Dr. Eagles and his student researchers are among those attempting to understand how the ketogenic diet works to treat epilepsy. Dr. Eagles’ curiosity was piqued in the mid-’90s when an epileptic student of his brought the treatment to his attention. Driven to learn more about the treatment, Dr. Eagles visited the pediatric epilepsy clinic at Johns Hopkins. There, he spoke with clinicians using the diet to treat children with seizures refractory to drug treatment and had an opportunity to observe a range of outcomes following dietary therapy. Some were virtually cured, some were much improved and some were helped very little by the diet. Not only is the diet often effective, but its effects can be seen in a matter of days and, in the best of cases, persist for years, even after weaning from the ketogenic diet.

“One time, when a mother was being interviewed during her daughter’s successful treatment, and was asked whether her daughter was different from when she arrived at the facility, all she could do was cry,” says Dr. Eagles. “When they first arrived, their daughter was limp in their arms from all the drugs being used to combat the seizures, and now she was talking and playing like a normal child. The mother had gotten her daughter back, and weeks prior to that, she wasn’t sure how long her daughter would live.”

Currently, Dr. Eagles and his students are using the ketogenic diet as an investigative tool in their lab. Working on a hypothesis linking metabolism and epilepsy, Dr. Eagles and his researchers are looking at links between ketone bodies, metabolism, energy, and excitability in the brain.

“We are interested in understanding mechanisms of seizure generation and in seizure protection,” says Dr. Eagles. “A major tool in this investigation is the use of calorie restriction, high fat diets, or both to alter seizure threshold.”

The Eagles lab uses young white male rats as its subjects, starting them on ketogenic and non-ketogenic diets 15 days after weaning. Dr. Eagles then tests and records the rats’ seizure thresholds, attempting to induce seizures using electroshock and or injections of PTZ (pentylenetetrazole), a convulsant drug. All procedures in the lab are in accordance with the Georgetown University Animal Care and Use Committee standards.

“The theory,” explains Nik Kappy, a Georgetown College undergraduate working in Dr. Eagles’ lab, “is that the ketones produced in the body as a result of the ketogenic diet increase the release of the neurotransmitter gamma aminobutyric acid (GABA) in the brain, causing nerve cell stabilization.”

Dr. Eagles’ team is trying to understand fundamental questions about how the ketogenic diet works, such as, does it increase or decrease the brain’s energy supply? This question leads back into questions about epilepsy itself, which is a complicated illness that is still being researched.

“The question is, why do these neurons generate this activity in the first place?” says Dr. Eagles. “The hypothesis driving our investigations is that brain energy utilization has a general role in determining seizure threshold and severity.”

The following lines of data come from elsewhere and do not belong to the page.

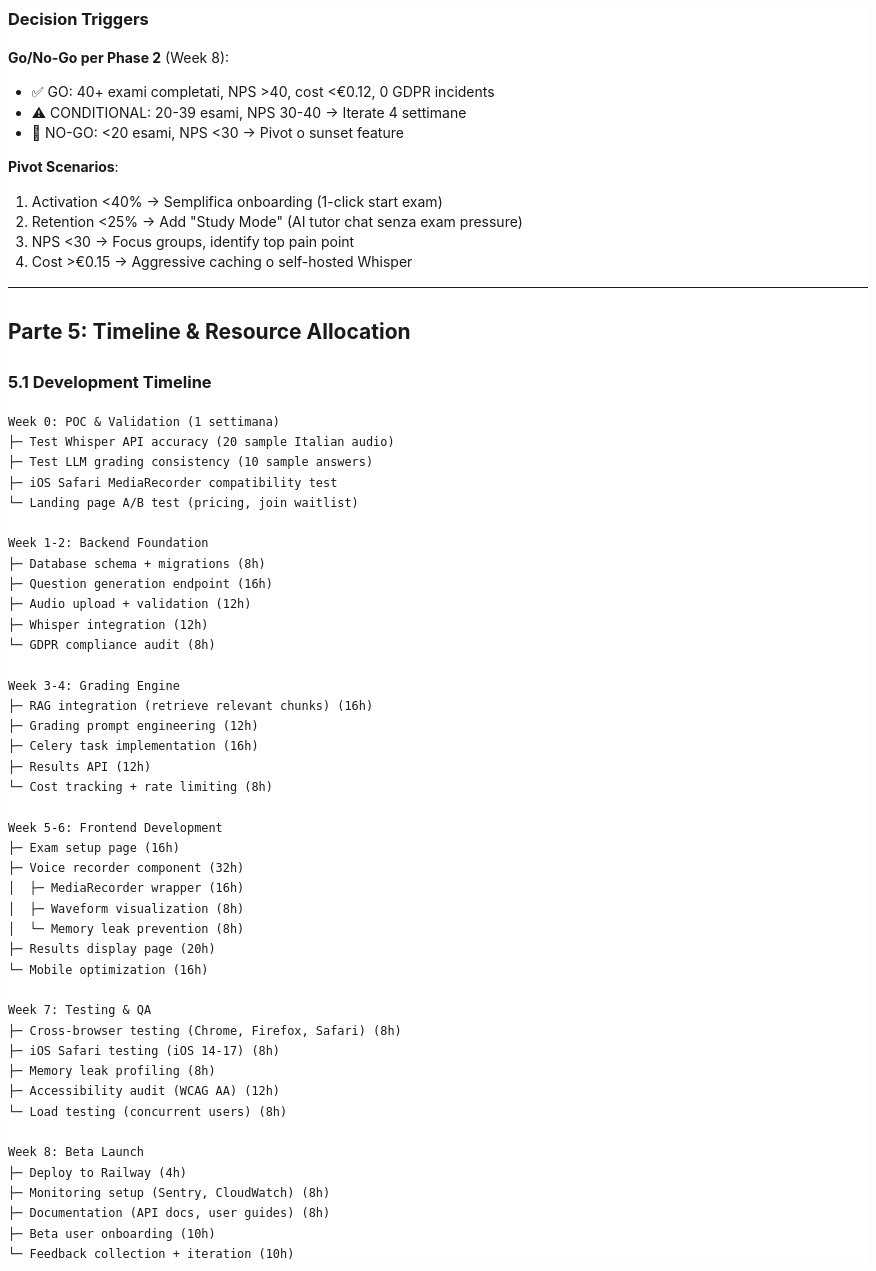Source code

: ### Decision Triggers

**Go/No-Go per Phase 2** (Week 8):
- ✅ GO: 40+ exami completati, NPS >40, cost <€0.12, 0 GDPR incidents
- ⚠️ CONDITIONAL: 20-39 esami, NPS 30-40 → Iterate 4 settimane
- 🛑 NO-GO: <20 esami, NPS <30 → Pivot o sunset feature

**Pivot Scenarios**:
1. Activation <40% → Semplifica onboarding (1-click start exam)
2. Retention <25% → Add "Study Mode" (AI tutor chat senza exam pressure)
3. NPS <30 → Focus groups, identify top pain point
4. Cost >€0.15 → Aggressive caching o self-hosted Whisper

---

## Parte 5: Timeline & Resource Allocation

### 5.1 Development Timeline

```
Week 0: POC & Validation (1 settimana)
├─ Test Whisper API accuracy (20 sample Italian audio)
├─ Test LLM grading consistency (10 sample answers)
├─ iOS Safari MediaRecorder compatibility test
└─ Landing page A/B test (pricing, join waitlist)

Week 1-2: Backend Foundation
├─ Database schema + migrations (8h)
├─ Question generation endpoint (16h)
├─ Audio upload + validation (12h)
├─ Whisper integration (12h)
└─ GDPR compliance audit (8h)

Week 3-4: Grading Engine
├─ RAG integration (retrieve relevant chunks) (16h)
├─ Grading prompt engineering (12h)
├─ Celery task implementation (16h)
├─ Results API (12h)
└─ Cost tracking + rate limiting (8h)

Week 5-6: Frontend Development
├─ Exam setup page (16h)
├─ Voice recorder component (32h)
│  ├─ MediaRecorder wrapper (16h)
│  ├─ Waveform visualization (8h)
│  └─ Memory leak prevention (8h)
├─ Results display page (20h)
└─ Mobile optimization (16h)

Week 7: Testing & QA
├─ Cross-browser testing (Chrome, Firefox, Safari) (8h)
├─ iOS Safari testing (iOS 14-17) (8h)
├─ Memory leak profiling (8h)
├─ Accessibility audit (WCAG AA) (12h)
└─ Load testing (concurrent users) (8h)

Week 8: Beta Launch
├─ Deploy to Railway (4h)
├─ Monitoring setup (Sentry, CloudWatch) (8h)
├─ Documentation (API docs, user guides) (8h)
├─ Beta user onboarding (10h)
└─ Feedback collection + iteration (10h)
```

While a variety of factors influence the particular characteristics of each of the many epileptic syndromes, “the broad effectiveness of dietary manipulation, particularly caloric restriction, suggests that metabolism and energy play a critical role,” explains Dr. Eagles.

The work of Dr. Eagles and his students contributes to a vital pool of research on epilepsy and its treatments, building a more effective and thorough knowledge not only of the illness’s neurobiological underpinnings, but about neurobiology as a larger field of study.